Career English: business idioms

Idioms are not only used in everyday conversation, they are also part of business English and will frequently pop up when dealing with colleagues and partners. Here are some useful idioms and phrases that are used in business English, especially during meetings.

  • “Let’s get the ball rolling”.

This idiom is usually used when a project is starting. This is another way to say, “Let’s start the project.

  • “…sharp”

This expression is used to indicate a certain time such as “nine o’clock sharp.” This phrase means that you need to be on time, so if a person says, “the meeting will begin at 12:30 sharp” it means “the meeting will begin promptly at 12:30.”

  • “To fill someone in”

This idiom is often used when a person walks into a situation and has missed some important information. Usually another person will “fill them in” which means that they will let the person know what information they have missed. This idiom is also used outside of business meetings in informal settings to let someone know the information that they might have missed.

  • “Let’s get the show on the road”

This is another idiom that is used to talk about getting things started. Usually the idiom is used to get projects started once all the details have been decided on.

  • Ballpark figure

this idiom means an approximation.
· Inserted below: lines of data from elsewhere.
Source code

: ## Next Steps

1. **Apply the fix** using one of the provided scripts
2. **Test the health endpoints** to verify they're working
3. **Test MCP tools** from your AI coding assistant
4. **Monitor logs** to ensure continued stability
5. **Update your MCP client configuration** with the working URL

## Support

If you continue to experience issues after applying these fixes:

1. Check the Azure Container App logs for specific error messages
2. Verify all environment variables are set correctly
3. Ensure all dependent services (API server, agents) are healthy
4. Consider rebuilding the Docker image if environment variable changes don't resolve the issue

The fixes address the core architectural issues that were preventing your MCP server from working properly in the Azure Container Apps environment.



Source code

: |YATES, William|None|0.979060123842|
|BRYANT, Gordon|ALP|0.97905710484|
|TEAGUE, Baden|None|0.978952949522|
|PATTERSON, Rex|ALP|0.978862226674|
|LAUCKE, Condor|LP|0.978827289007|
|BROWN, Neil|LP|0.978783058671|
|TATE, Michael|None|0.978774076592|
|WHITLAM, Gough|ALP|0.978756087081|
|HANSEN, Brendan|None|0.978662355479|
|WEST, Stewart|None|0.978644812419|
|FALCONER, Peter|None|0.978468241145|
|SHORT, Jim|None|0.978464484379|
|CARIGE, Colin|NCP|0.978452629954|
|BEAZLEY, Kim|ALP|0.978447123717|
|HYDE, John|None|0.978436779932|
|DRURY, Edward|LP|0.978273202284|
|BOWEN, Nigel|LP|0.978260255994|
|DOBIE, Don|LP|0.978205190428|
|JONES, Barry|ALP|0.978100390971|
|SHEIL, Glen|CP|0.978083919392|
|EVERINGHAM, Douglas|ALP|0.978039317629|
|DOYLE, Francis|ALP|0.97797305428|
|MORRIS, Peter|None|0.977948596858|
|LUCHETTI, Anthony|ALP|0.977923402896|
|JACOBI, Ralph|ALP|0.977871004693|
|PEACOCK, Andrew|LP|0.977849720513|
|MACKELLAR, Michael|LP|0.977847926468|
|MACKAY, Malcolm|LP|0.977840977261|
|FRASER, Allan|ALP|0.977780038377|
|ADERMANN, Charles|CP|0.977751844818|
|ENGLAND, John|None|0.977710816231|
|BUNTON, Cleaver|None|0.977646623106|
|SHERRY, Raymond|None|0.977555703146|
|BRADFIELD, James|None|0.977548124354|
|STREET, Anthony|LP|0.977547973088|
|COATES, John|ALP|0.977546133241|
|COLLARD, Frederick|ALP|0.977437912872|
You will use it when you want the approximate cost of a certain deal. For example, “Could you give me a ballpark figure for export costs?”

  • Bottom line

Native speakers use this phrase to talk about the conclusion or summary of a discussion. If someone asks you “So what is the bottom line?” during a conversation, they are asking you to give them the summary of everything you have said. Additionally, in business terms, ‘the bottom line’ can also refer to a company’s net earnings.

  • In black and white

this idiom means something ‘in writing’.Think about a piece of paper – most likely it will be white with the text written in black. For example, if someone tells you they need the terms of an agreement ‘in black and white’, it means that they need them to be very written down. Also, a ‘black and white’ situation can also refer to a very clear choice that causes no confusion.

  • Blow a deal

Hopefully, this won’t happen very often, but this idiom means that the business deal won’t be going ahead. So if you ‘blew a business deal’ with a client, it means your contract with them didn’t happen, often because a mistake was made.

These are just some of the idioms that are used during business meetings. What are some of the most common idioms that are used in your language?